Lloyd J A, Lee R F, Lingrel J B
Department of Molecular Genetics, University of Cincinnati, College of Medicine, OH 45267/0524.
Nucleic Acids Res. 1989 Jun 12;17(11):4339-52. doi: 10.1093/nar/17.11.4339.
Two regions upstream of the human fetal (A gamma) globin gene, which interact with protein factors from K562 and HeLa nuclear extracts, have functional significance in gene expression. One binding site (site I) is at a position -290 to -267 bp upstream of the transcription initiation site, the other (site II) is at -182 to -168 bp. Site II includes the octamer sequence (ATGCAAAT) found in an immunoglobulin enhancer and the histone H2b gene promoter. A point mutation (T----C) at -175, within the octamer sequence, is characteristic of a naturally occurring HPFH (hereditary persistence of fetal hemoglobin), and decreases factor binding to an oligonucleotide containing the octamer motif. Expression assays using a A gamma globin promoter-CAT (chloramphenicol acetyl transferase) fusion gene show that the point mutation at -175 increases expression in erythroid, but not non-erythroid cells when compared to a wild-type construct. This correlates with the actual effect of the HPFH mutation in humans. This higher expression may result from a mechanism more complex than reduced binding of a negative regulator. A site I clustered-base substitution gives gamma-CAT activity well below wild-type, suggesting that this factor is a positive regulator.

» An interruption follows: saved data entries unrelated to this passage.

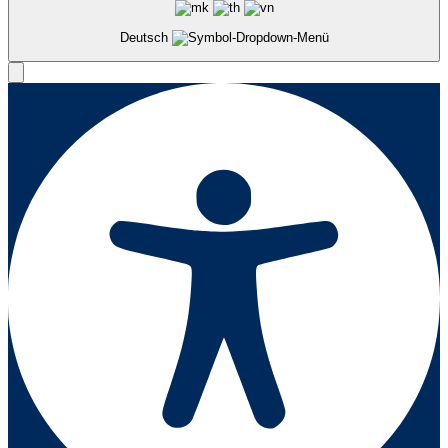
Deutsch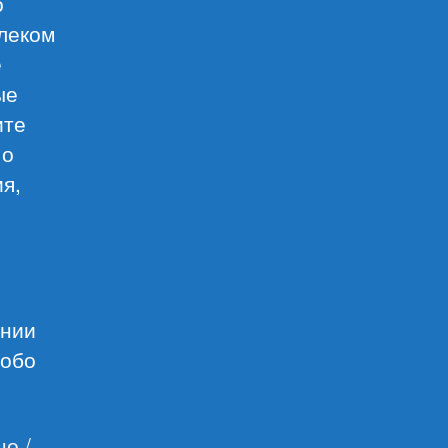
о
леком
е
ые
ите
 о
ия,
ении
 обо
о /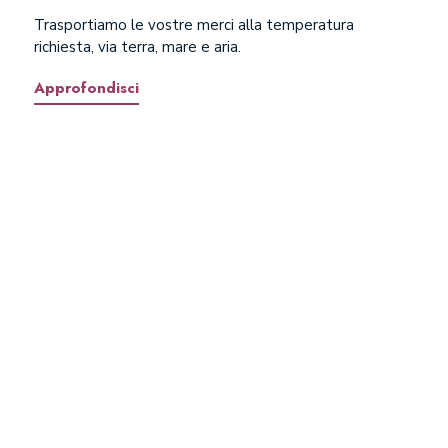
Trasportiamo le vostre merci alla temperatura
richiesta, via terra, mare e aria.
Approfondisci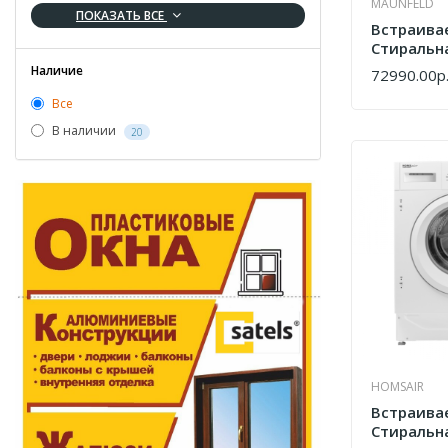
MAUNFELD
ПОКАЗАТЬ ВСЕ
Встраива
Стиральн
Паром Ma
Наличие
72990.00р
КУПИТЬ
MBWM148
Все
В наличии
20
HOMSAIR
Встраива
Стиральн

人类胎儿(γ珠蛋白)基因上游的两个区域与来自K562和HeLa细胞核提取物的蛋白质因子相互作用,在基因表达中具有功能意义。一个结合位点(位点I)位于转录起始位点上游-290至-267bp处,另一个(位点II)位于-182至-168bp处。位点II包含在免疫球蛋白增强子和组蛋白H2b基因启动子中发现的八聚体序列(ATGCAAAT)。八聚体序列内-175处的点突变(T→C)是天然存在的HPFH(胎儿血红蛋白遗传性持续存在)的特征,并且减少了因子与含有八聚体基序的寡核苷酸的结合。使用γ珠蛋白启动子-CAT(氯霉素乙酰转移酶)融合基因的表达分析表明,与野生型构建体相比,-175处的点突变在红系细胞而非非红系细胞中增加了表达。这与HPFH突变在人类中的实际效应相关。这种更高的表达可能源于一种比负调节因子结合减少更复杂的机制。位点I的簇状碱基替换使γ-CAT活性远低于野生型,表明该因子是一种正调节因子。